Мы миновали широкие двери, блестевшие ярко-красным лаком.

– Это библиотека полковника? – спросила я.

Кирано кивнул, но ничего не ответил. Интересно, а мог ли он вообще говорить?

Пройдя немного дальше по коридору, мы добрались до отведенной мне комнаты, и я была рада закрыть за собой дверь и избавиться от безмолвного сервитора. В комнате действительно было все необходимое и это было гораздо больше того, на что я рассчитывала. Я не стану тратить время на ее описание. Скажу только, что у всей мебели был затхлый запах, характерный для вещей, долгое время хранившихся в подвале. Белые простыни, сложенные на потертом шезлонге под треснувшим окном, выходившем на океан, только усиливали это впечатление.

Устроившись в своей комнате и потратив немного времени, чтобы освежиться после путешествия, я села за старинный письменный стол, чтобы более плотно познакомиться с историей полковника с помощью досье, на котором не смогла сосредоточиться по дороге сюда.

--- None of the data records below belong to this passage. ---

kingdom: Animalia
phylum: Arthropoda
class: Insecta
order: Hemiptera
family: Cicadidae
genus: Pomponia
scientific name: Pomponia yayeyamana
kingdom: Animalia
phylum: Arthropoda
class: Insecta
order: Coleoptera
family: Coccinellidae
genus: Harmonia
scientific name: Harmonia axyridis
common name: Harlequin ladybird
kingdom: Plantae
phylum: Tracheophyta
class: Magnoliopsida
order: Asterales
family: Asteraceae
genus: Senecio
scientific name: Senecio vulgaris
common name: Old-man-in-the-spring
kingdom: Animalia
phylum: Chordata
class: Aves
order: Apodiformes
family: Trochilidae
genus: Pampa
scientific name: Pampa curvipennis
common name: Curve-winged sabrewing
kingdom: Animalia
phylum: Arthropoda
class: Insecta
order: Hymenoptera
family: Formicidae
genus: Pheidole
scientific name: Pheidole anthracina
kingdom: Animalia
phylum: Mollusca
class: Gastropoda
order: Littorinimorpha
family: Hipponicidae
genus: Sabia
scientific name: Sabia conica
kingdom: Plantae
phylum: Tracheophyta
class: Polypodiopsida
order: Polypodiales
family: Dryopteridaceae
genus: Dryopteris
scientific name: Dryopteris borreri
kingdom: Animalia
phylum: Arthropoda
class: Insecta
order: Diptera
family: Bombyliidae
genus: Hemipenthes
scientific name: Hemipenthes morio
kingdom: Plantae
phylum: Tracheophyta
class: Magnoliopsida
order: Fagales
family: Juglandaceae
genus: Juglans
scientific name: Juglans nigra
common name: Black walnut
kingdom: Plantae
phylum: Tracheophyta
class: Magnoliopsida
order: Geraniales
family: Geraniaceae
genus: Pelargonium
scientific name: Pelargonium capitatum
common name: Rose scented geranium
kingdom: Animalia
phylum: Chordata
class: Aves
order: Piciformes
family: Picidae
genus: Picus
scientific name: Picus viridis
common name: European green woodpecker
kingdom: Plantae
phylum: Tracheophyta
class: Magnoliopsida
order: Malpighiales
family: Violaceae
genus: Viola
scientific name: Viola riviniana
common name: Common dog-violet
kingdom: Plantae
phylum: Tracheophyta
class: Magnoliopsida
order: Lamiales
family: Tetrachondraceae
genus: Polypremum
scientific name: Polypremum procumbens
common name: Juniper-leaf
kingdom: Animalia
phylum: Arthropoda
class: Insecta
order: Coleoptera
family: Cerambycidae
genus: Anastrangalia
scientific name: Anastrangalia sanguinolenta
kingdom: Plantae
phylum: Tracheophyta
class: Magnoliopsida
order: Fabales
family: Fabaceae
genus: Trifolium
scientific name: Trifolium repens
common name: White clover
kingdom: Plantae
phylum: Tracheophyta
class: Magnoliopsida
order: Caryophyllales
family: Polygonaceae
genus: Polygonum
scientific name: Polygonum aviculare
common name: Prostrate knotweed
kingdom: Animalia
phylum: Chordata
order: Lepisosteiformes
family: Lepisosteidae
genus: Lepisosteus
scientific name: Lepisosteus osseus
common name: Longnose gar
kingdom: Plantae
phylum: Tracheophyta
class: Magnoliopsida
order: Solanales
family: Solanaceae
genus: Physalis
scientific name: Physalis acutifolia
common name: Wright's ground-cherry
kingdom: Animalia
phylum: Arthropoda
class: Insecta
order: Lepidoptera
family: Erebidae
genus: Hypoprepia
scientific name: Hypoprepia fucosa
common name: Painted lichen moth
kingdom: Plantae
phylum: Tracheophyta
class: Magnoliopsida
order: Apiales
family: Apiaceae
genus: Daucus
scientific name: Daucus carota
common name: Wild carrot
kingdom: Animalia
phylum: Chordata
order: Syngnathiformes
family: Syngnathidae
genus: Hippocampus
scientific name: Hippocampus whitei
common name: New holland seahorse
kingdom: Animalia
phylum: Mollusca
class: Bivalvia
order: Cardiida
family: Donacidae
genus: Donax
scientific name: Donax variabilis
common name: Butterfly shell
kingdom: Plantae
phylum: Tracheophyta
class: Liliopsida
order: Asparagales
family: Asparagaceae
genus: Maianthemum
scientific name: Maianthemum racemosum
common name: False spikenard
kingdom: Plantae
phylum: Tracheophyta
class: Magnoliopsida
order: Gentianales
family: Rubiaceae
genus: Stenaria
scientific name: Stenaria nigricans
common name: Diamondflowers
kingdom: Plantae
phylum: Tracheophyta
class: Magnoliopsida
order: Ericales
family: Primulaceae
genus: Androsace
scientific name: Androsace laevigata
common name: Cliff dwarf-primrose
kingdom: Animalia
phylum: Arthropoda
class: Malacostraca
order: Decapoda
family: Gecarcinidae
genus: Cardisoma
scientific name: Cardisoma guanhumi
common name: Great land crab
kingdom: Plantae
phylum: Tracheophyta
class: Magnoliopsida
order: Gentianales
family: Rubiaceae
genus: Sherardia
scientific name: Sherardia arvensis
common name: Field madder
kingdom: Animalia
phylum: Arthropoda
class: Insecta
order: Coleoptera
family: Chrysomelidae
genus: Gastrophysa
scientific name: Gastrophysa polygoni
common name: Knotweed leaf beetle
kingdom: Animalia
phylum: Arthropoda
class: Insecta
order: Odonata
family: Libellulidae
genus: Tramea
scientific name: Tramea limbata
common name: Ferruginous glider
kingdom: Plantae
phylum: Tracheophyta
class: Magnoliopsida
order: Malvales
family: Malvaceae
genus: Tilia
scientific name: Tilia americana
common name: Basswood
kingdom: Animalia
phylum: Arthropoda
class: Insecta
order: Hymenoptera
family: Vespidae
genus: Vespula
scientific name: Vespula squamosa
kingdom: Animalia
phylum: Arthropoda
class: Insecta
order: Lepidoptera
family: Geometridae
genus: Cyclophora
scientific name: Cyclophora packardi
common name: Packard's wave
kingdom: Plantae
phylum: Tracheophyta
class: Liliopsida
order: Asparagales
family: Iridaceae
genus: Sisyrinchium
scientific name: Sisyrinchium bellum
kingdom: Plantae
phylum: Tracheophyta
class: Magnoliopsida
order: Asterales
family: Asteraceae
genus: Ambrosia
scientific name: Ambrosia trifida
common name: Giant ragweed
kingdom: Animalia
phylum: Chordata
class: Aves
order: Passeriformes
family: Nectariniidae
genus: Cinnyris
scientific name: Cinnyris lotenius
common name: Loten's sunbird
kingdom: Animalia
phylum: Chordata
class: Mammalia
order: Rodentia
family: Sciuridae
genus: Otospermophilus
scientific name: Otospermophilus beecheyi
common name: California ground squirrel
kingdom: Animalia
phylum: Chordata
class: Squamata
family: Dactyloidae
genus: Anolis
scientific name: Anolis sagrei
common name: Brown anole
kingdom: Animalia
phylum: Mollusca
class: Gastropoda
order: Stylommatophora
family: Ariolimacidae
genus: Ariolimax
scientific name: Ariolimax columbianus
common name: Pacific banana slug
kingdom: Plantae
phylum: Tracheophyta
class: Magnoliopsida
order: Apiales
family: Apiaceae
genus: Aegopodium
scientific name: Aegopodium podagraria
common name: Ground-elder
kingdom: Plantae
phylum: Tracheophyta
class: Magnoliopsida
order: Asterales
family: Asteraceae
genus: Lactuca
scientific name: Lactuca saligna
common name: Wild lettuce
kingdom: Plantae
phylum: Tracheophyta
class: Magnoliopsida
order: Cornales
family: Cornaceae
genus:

Полковник Елена Грейлок командовала гвардейцами в течение семидесяти лет, заслужив почти все боевые почести, которые только можно было получить, и заработав восхищение как своими военными успехами, так и интеллектуальными достижениями. Кроме того, параллельно со службой в Астра Милитарум, она проявила себя в качестве плодовитого писателя, из – под пера которого вышли многочисленные трактаты о полковой тактике и методах руководства, и сейчас обязательные к прочтению в йервонсткой Схола Прогениум.

Также она стала чем-то вроде коллекционера, привезя огромное количество редких текстов из своих многочисленных победоносных кампаний и заполнив ими библиотеку поместья Грейлок.

Казалось, ее звезда взошла на самый верх, ей прочили звание Лорда-генерала Милитанта или, как шептались некоторые, даже Лорда-командующего сектором.

Затем Архивраг начал контратаку, которую в высшем командовании мало кто решается открыто обсуждать. О ней стараются даже не упоминать. Те события ныне известны как Рассвет Темных Солнц – ночь, когда звезды погасли, и связь между полками Астра Милитарум была потеряна впервые со времен Великого Предательства.

Говорят, более тридцати шести миллионов имперских гвардейцев погибли в этой катастрофе. Официально подтвержденные цифры отсутствуют, а отчетов о тех событиях почти нет из-за малого количества выживших.5

Полковник Грейлок со своими солдатами была вынуждена с боями отступать. В течение почти трех лет им приходилось вести изнурительную партизанскую войну и выживать несмотря ни на что.

Ее полк, изначально насчитывавший пятнадцать тысяч человек, наконец вернулся в имперское пространство в количестве всего двух сотен душ. За свою достойную службу полковник Грейлок была награждена орденом Хонорифика Империалис, хотя, как уже отмечалось ранее, я не смогла найти никаких ссылок на конкретные обстоятельства, связанные с действиями, которые привели к этой награде. Полковник была уволена со всеми почестями и удалилась в свое поместье на Йервонте, где ей и предстояло прожить затворницей последние пятнадцать лет своей жизни, лишь изредка появляясь для участия в полковых мероприятиях и скромных благотворительных приемах.

Я сверилась с хронометром и увидела, что с момента моего прибытия прошло девяносто минут.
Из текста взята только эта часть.